Dipped and covered fruits, he points out, experience one of the largest sales weeks of the year during Valentine’s Day.
“Last year, Dipped Fruit sales jumped nearly 300 percent from the three week average during Valentine’s Day,” Steve relays. “Strawberries, another strong performer during Valentine’s week, jumped 70 percent and drove an incremental increase of $16 million dollars in retail sales. What is probably more revealing, however, is nearly all major vegetable categories historically decline during the week of Valentine’s Day. Most likely, this is a reflection of consumers opting to dine out in what traditionally has been one of the biggest weeks of the year for restaurants.”
This brings into sharper focus whether the environment created by COVID-19 precautions and a general new breeze 2021 is riding may bring a new trend to produce department sales during the week of Valentine’s Day.

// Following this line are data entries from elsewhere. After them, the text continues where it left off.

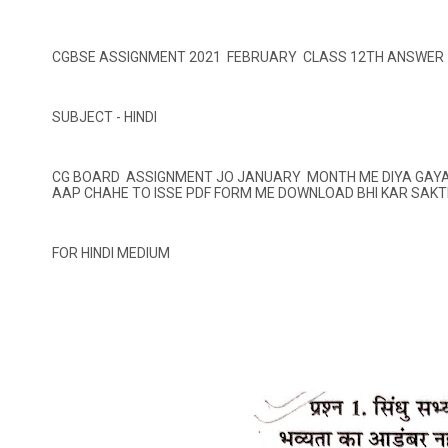
CGBSE ASSIGNMENT 2021 FEBRUARY CLASS 12TH ANSWER
SUBJECT - HINDI
CG BOARD ASSIGNMENT JO JANUARY MONTH ME DIYA GAYA H
AAP CHAHE TO ISSE PDF FORM ME DOWNLOAD BHI KAR SAKT
FOR HINDI MEDIUM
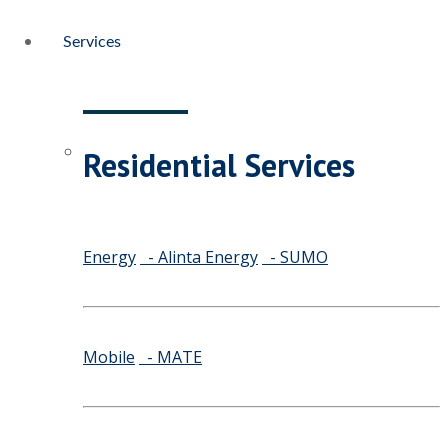
Services
Residential Services
Energy
- Alinta Energy
- SUMO
Mobile
- MATE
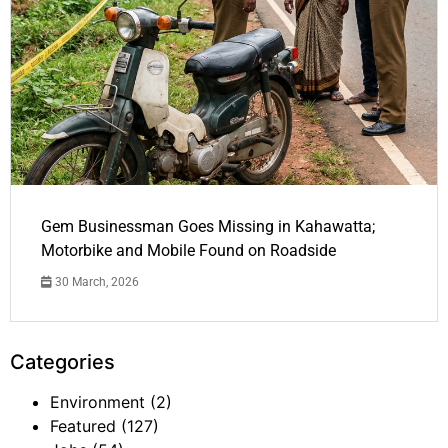
Gem Businessman Goes Missing in Kahawatta;
Motorbike and Mobile Found on Roadside
30 March, 2026
Categories
Environment
(2)
Featured
(127)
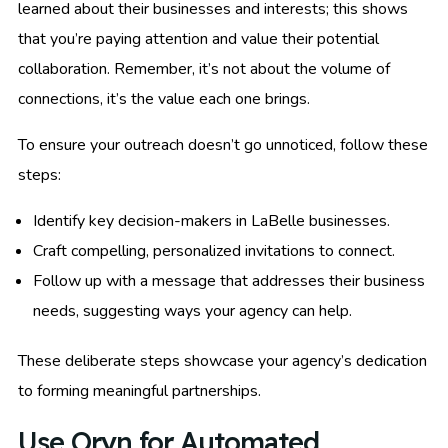
learned about their businesses and interests; this shows
that you’re paying attention and value their potential
collaboration. Remember, it’s not about the volume of
connections, it’s the value each one brings.
To ensure your outreach doesn’t go unnoticed, follow these
steps:
Identify key decision-makers in LaBelle businesses.
Craft compelling, personalized invitations to connect.
Follow up with a message that addresses their business
needs, suggesting ways your agency can help.
These deliberate steps showcase your agency’s dedication
to forming meaningful partnerships.
Use Oryn for Automated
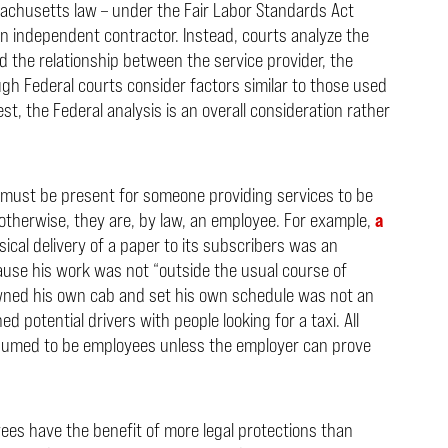
sachusetts law – under the Fair Labor Standards Act
 an independent contractor. Instead, courts analyze the
and the relationship between the service provider, the
ugh Federal courts consider factors similar to those used
, the Federal analysis is an overall consideration rather
s must be present for someone providing services to be
otherwise, they are, by law, an employee. For example,
a
cal delivery of a paper to its subscribers was an
use his work was not “outside the usual course of
ed his own cab and set his own schedule was not an
potential drivers with people looking for a taxi. All
esumed to be employees unless the employer can prove
es have the benefit of more legal protections than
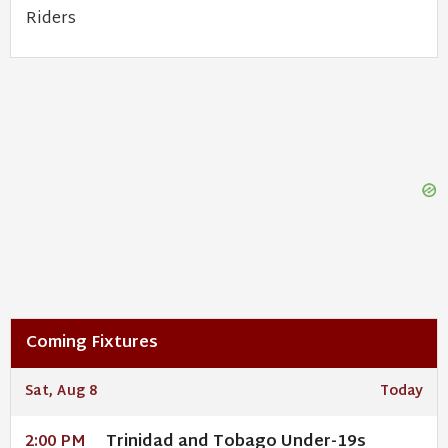
Riders
Coming Fixtures
Sat, Aug 8
Today
Trinidad and Tobago Under-19s
2:00 PM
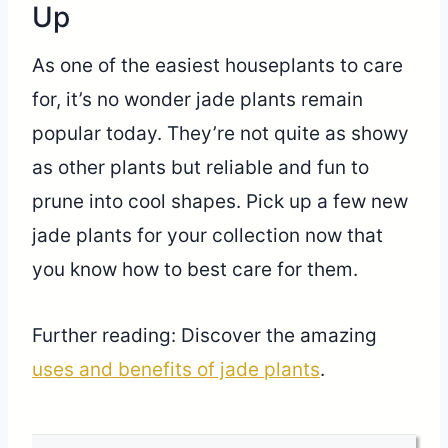
Up
As one of the easiest houseplants to care
for, it’s no wonder jade plants remain
popular today. They’re not quite as showy
as other plants but reliable and fun to
prune into cool shapes. Pick up a few new
jade plants for your collection now that
you know how to best care for them.
Further reading: Discover the amazing
uses and benefits of jade plants
.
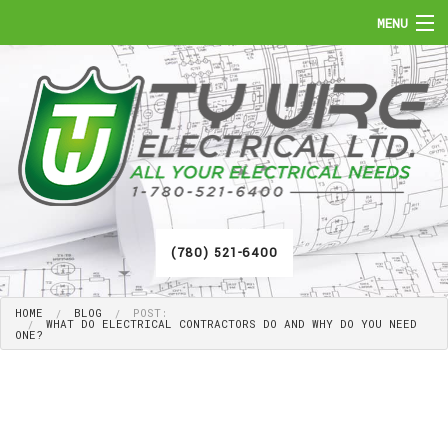
MENU
HOME
ABOUT
SERVICES
FAQ
(780) 521-6400
GALLERY
HOME
BLOG
POST:
CONTACT
WHAT DO ELECTRICAL CONTRACTORS DO AND WHY DO YOU NEED
ONE?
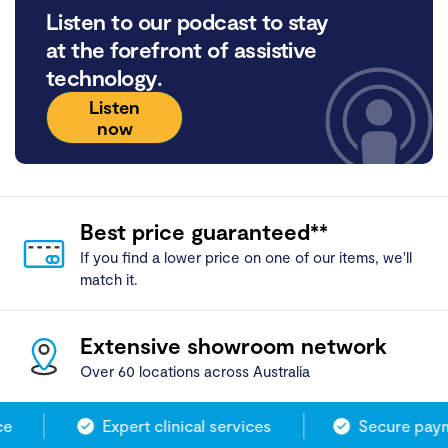
Listen to our podcast to stay
at the forefront of assistive
technology.
Listen
now
Best price guaranteed**
If you find a lower price on one of our items, we'll
match it.
Extensive showroom network
Over 60 locations across Australia
Expert clinical services
Secure payme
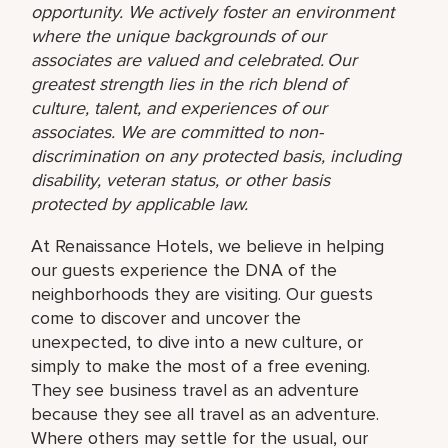
opportunity. We actively foster an environment
where the unique backgrounds of our
associates are valued and celebrated. Our
greatest strength lies in the rich blend of
culture, talent, and experiences of our
associates. We are committed to non-
discrimination on any protected basis, including
disability, veteran status, or other basis
protected by applicable law.
At Renaissance Hotels, we believe in helping
our guests experience the DNA of the
neighborhoods they are visiting. Our guests
come to discover and uncover the
unexpected, to dive into a new culture, or
simply to make the most of a free evening.
They see business travel as an adventure
because they see all travel as an adventure.
Where others may settle for the usual, our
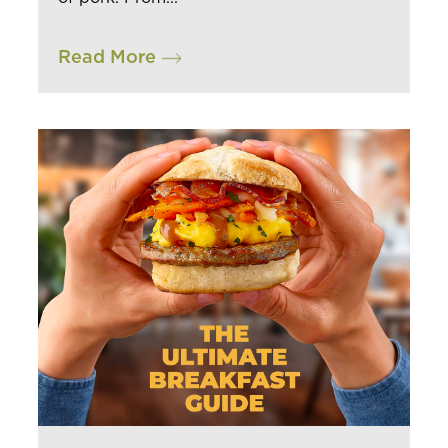
Read More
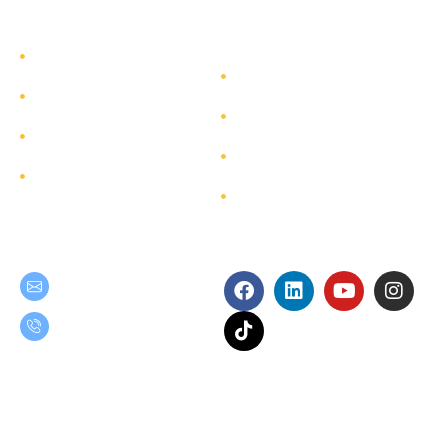
TEAM GROUP
Get to Know TEAM GROUP
Investor Relations
Services
Sustainability
Highlight Projects
Corporate Governance
Site Map
Contact
Get in Touch
Follow Us
teamgroup@team.co.th
(+66) 02-509-9000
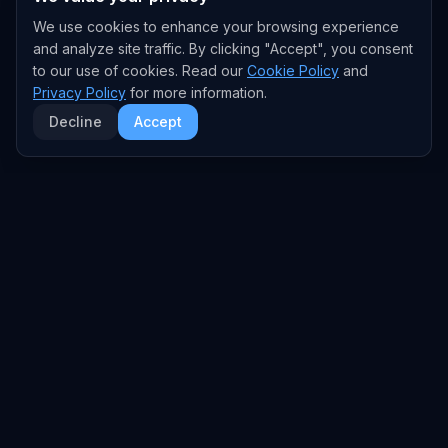
We use cookies to enhance your browsing experience
and analyze site traffic. By clicking "Accept", you consent
to our use of cookies. Read our
Cookie Policy
and
Privacy Policy
for more information.
Decline
Accept
EXPLORE
TRENDS
Home
Emerging Trends
AI Trends
Growing Trends
News Feed
Peaking Trends
COMPANIES
FEED
All Companies
All Content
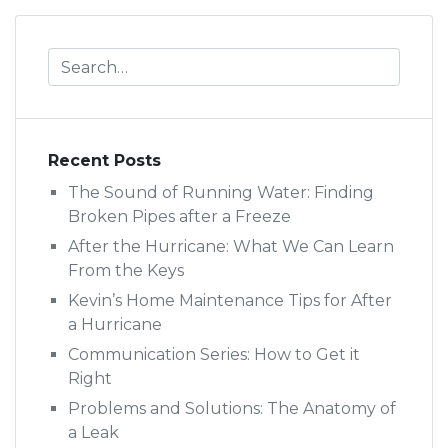
Recent Posts
The Sound of Running Water: Finding
Broken Pipes after a Freeze
After the Hurricane: What We Can Learn
From the Keys
Kevin’s Home Maintenance Tips for After
a Hurricane
Communication Series: How to Get it
Right
Problems and Solutions: The Anatomy of
a Leak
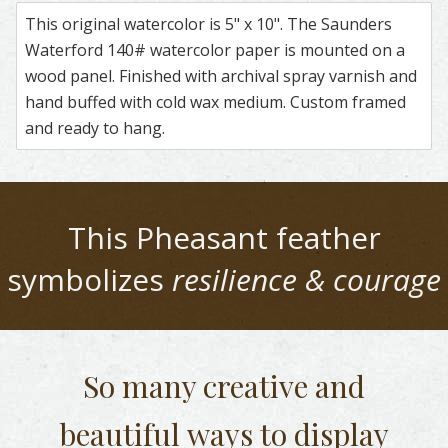
This original watercolor is 5" x 10". The Saunders
Waterford 140# watercolor paper is mounted on a
wood panel. Finished with archival spray varnish and
hand buffed with cold wax medium. Custom framed
and ready to hang.
This
Pheasant
feather
symbolizes
resilience & courage
So many creative and
beautiful
ways to display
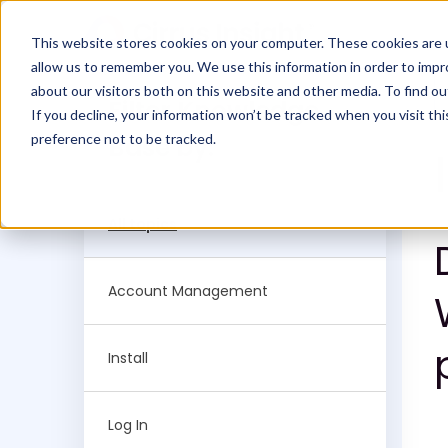
This website stores cookies on your computer. These cookies are u
allow us to remember you. We use this information in order to imp
about our visitors both on this website and other media. To find ou
Filter Knowledge
If you decline, your information won’t be tracked when you visit th
preference not to be tracked.
Base by:
All topics
Account Management
Install
Log In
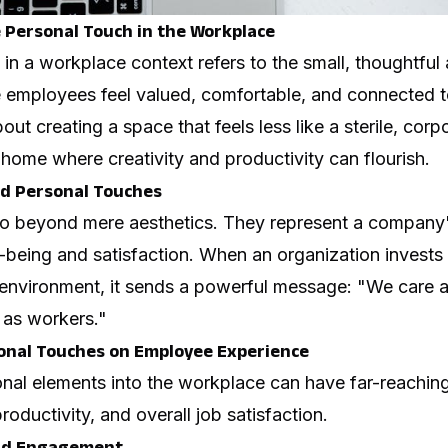
Personal Touch in the Workplace
in a workplace context refers to the small, thoughtful
 employees feel valued, comfortable, and connected t
out creating a space that feels less like a sterile, corp
home where creativity and productivity can flourish.
d Personal Touches
go beyond mere aesthetics. They represent a company
-being and satisfaction. When an organization invests 
environment, it sends a powerful message: "We care 
t as workers."
onal Touches on Employee Experience
onal elements into the workplace can have far-reaching
oductivity, and overall job satisfaction.
and Engagement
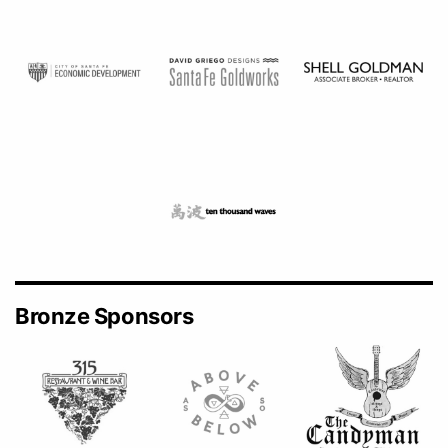
Bronze Sponsors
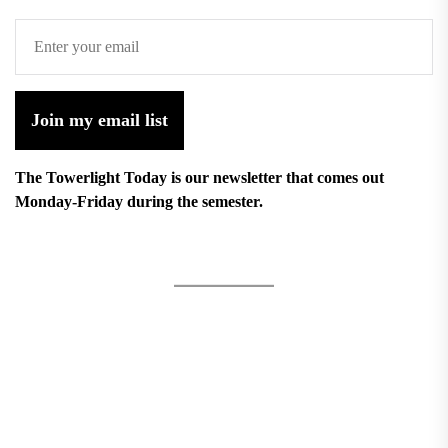
Join my email list
The Towerlight Today is our newsletter that comes out
Monday-Friday during the semester.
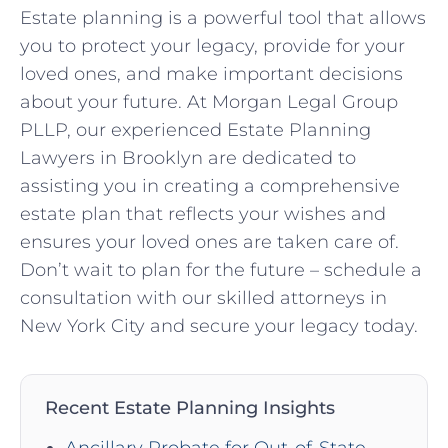
Estate planning is a powerful tool that allows
you to protect your legacy, provide for your
loved ones, and make important decisions
about your future. At Morgan Legal Group
PLLP, our experienced Estate Planning
Lawyers in Brooklyn are dedicated to
assisting you in creating a comprehensive
estate plan that reflects your wishes and
ensures your loved ones are taken care of.
Don’t wait to plan for the future – schedule a
consultation with our skilled attorneys in
New York City and secure your legacy today.
Recent Estate Planning Insights
Ancillary Probate for Out-of-State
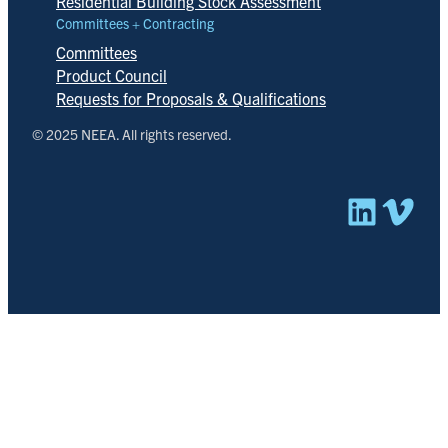
Residential Building Stock Assessment
Committees + Contracting
Committees
Product Council
Requests for Proposals & Qualifications
© 2025 NEEA. All rights reserved.
Linked
Vim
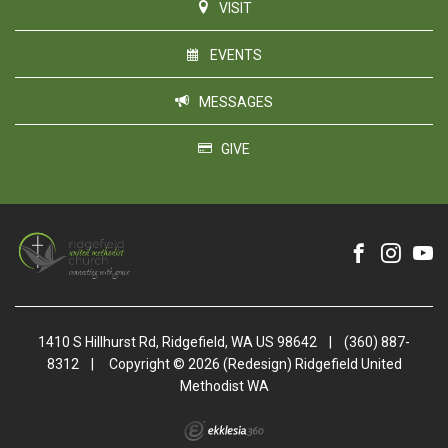
VISIT
EVENTS
MESSAGES
GIVE
1410 S Hillhurst Rd, Ridgefield, WA US 98642
|
(360) 887-
8312
|
Copyright © 2026 (Redesign) Ridgefield United
Methodist WA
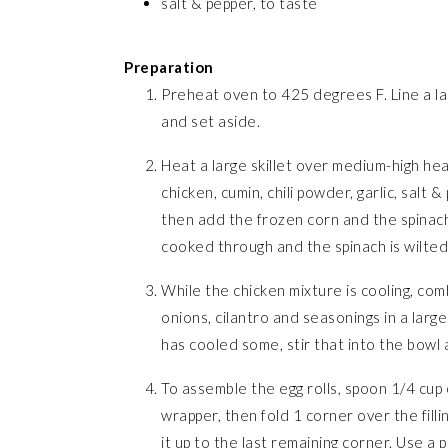
salt & pepper, to taste
Preparation
Preheat oven to 425 degrees F. Line a lar
and set aside.
Heat a large skillet over medium-high he
chicken, cumin, chili powder, garlic, salt 
then add the frozen corn and the spinach. 
cooked through and the spinach is wilted
While the chicken mixture is cooling, com
onions, cilantro and seasonings in a larg
has cooled some, stir that into the bowl 
To assemble the egg rolls, spoon 1/4 cup 
wrapper, then fold 1 corner over the filli
it up to the last remaining corner. Use a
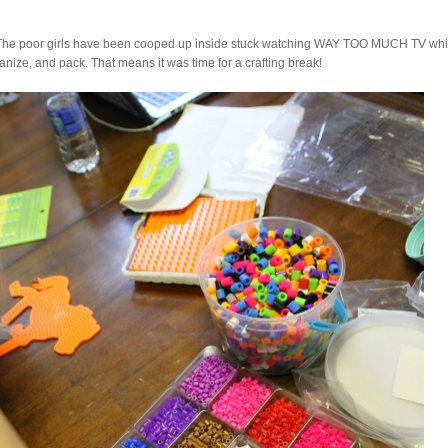
 The poor girls have been cooped up inside stuck watching WAY TOO MUCH TV whi
ganize, and pack. That means it was time for a crafting break!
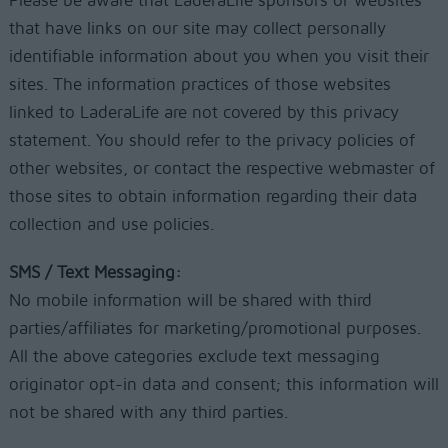
Please be aware that LaderaLife sponsors or websites
that have links on our site may collect personally
identifiable information about you when you visit their
sites. The information practices of those websites
linked to LaderaLife are not covered by this privacy
statement. You should refer to the privacy policies of
other websites, or contact the respective webmaster of
those sites to obtain information regarding their data
collection and use policies.
SMS / Text Messaging:
No mobile information will be shared with third
parties/affiliates for marketing/promotional purposes.
All the above categories exclude text messaging
originator opt-in data and consent; this information will
not be shared with any third parties.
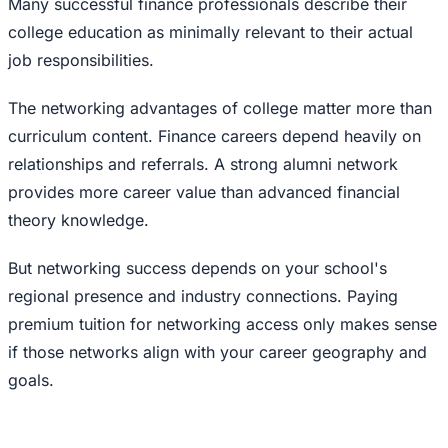
Many successful finance professionals describe their
college education as minimally relevant to their actual
job responsibilities.
The networking advantages of college matter more than
curriculum content. Finance careers depend heavily on
relationships and referrals. A strong alumni network
provides more career value than advanced financial
theory knowledge.
But networking success depends on your school's
regional presence and industry connections. Paying
premium tuition for networking access only makes sense
if those networks align with your career geography and
goals.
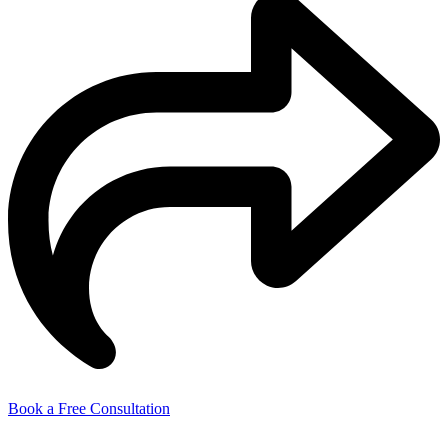
Book a Free Consultation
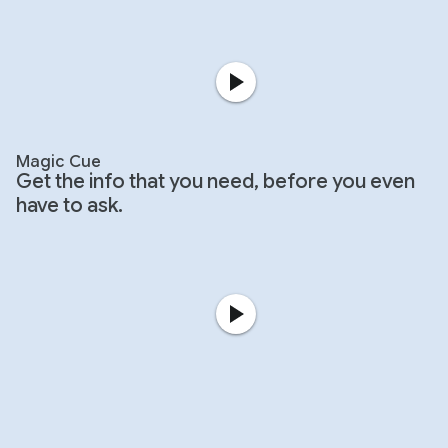
Magic Cue
Get the info that you need, before you even
have to ask.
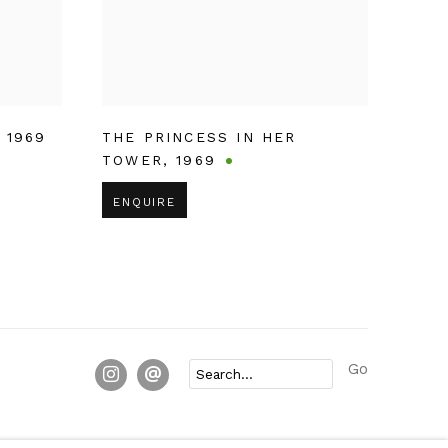
,
1969
THE PRINCESS IN HER
TOWER
,
1969
ENQUIRE
Go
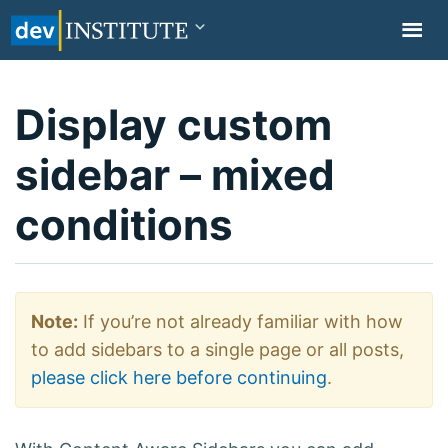
TOGGL
NAVIG
Display custom
sidebar – mixed
conditions
Note:
If you’re not already familiar with how
to add sidebars to a single page or all posts,
please click here before continuing
.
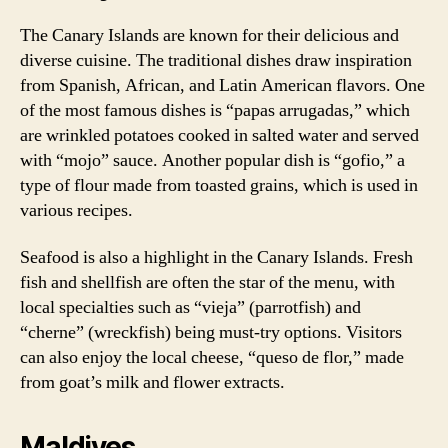
The Canary Islands are known for their delicious and
diverse cuisine. The traditional dishes draw inspiration
from Spanish, African, and Latin American flavors. One
of the most famous dishes is “papas arrugadas,” which
are wrinkled potatoes cooked in salted water and served
with “mojo” sauce. Another popular dish is “gofio,” a
type of flour made from toasted grains, which is used in
various recipes.
Seafood is also a highlight in the Canary Islands. Fresh
fish and shellfish are often the star of the menu, with
local specialties such as “vieja” (parrotfish) and
“cherne” (wreckfish) being must-try options. Visitors
can also enjoy the local cheese, “queso de flor,” made
from goat’s milk and flower extracts.
Maldives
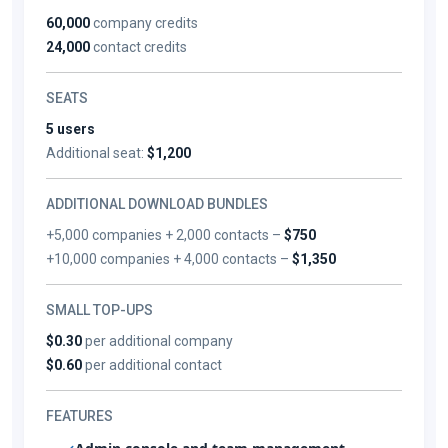
60,000
company credits
24,000
contact credits
SEATS
5 users
Additional seat:
$1,200
ADDITIONAL DOWNLOAD BUNDLES
+5,000 companies + 2,000 contacts –
$750
+10,000 companies + 4,000 contacts –
$1,350
SMALL TOP-UPS
$0.30
per additional company
$0.60
per additional contact
FEATURES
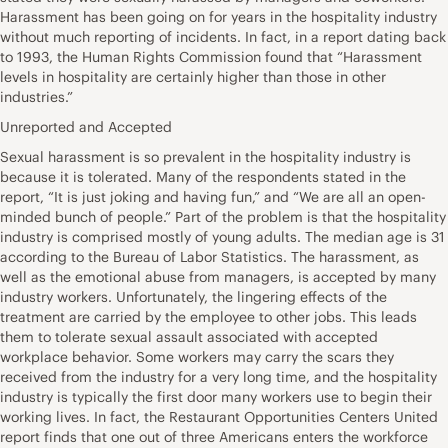
Harassment has been going on for years in the hospitality industry
without much reporting of incidents. In fact, in a report dating back
to 1993, the Human Rights Commission found that “Harassment
levels in hospitality are certainly higher than those in other
industries.”
Unreported and Accepted
Sexual harassment is so prevalent in the hospitality industry is
because it is tolerated. Many of the respondents stated in the
report, “It is just joking and having fun,” and “We are all an open-
minded bunch of people.” Part of the problem is that the hospitality
industry is comprised mostly of young adults. The median age is 31
according to the Bureau of Labor Statistics. The harassment, as
well as the emotional abuse from managers, is accepted by many
industry workers. Unfortunately, the lingering effects of the
treatment are carried by the employee to other jobs. This leads
them to tolerate sexual assault associated with accepted
workplace behavior. Some workers may carry the scars they
received from the industry for a very long time, and the hospitality
industry is typically the first door many workers use to begin their
working lives. In fact, the Restaurant Opportunities Centers United
report finds that one out of three Americans enters the workforce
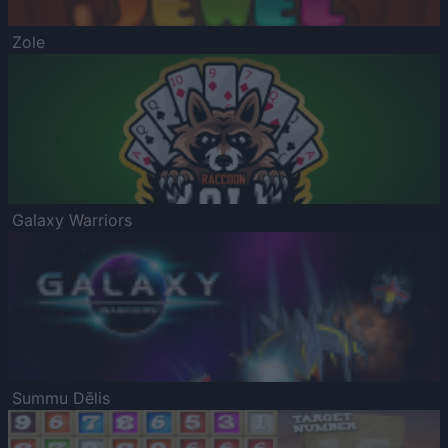
Zole
Galaxy Warriors
Summu Dēlis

“While restaurants are beginning to re-open across the country, consumers are much more likely to be dining at home this year than we would normally see. As such, produce departments should anticipate higher than normal sales in many of the vegetable categories,” Steve points out. Because, the reality is many households might still face limited dining out options or consumers will opt out of restaurants completely due to safety concerns. “With reduced out-of-home dining options, this suggests that Produce Departments should anticipate sales that exceed normal Valentine’s Day expectations. Basing sales expectations for Valentine’s Day on previous years’ history runs a significant risk of missing sales opportunities in this new COVID environment.”
In short, fruits are still budding while home-cooked meals, including salads and vegetables, are likely back on the table for Valentine’s Day 2021.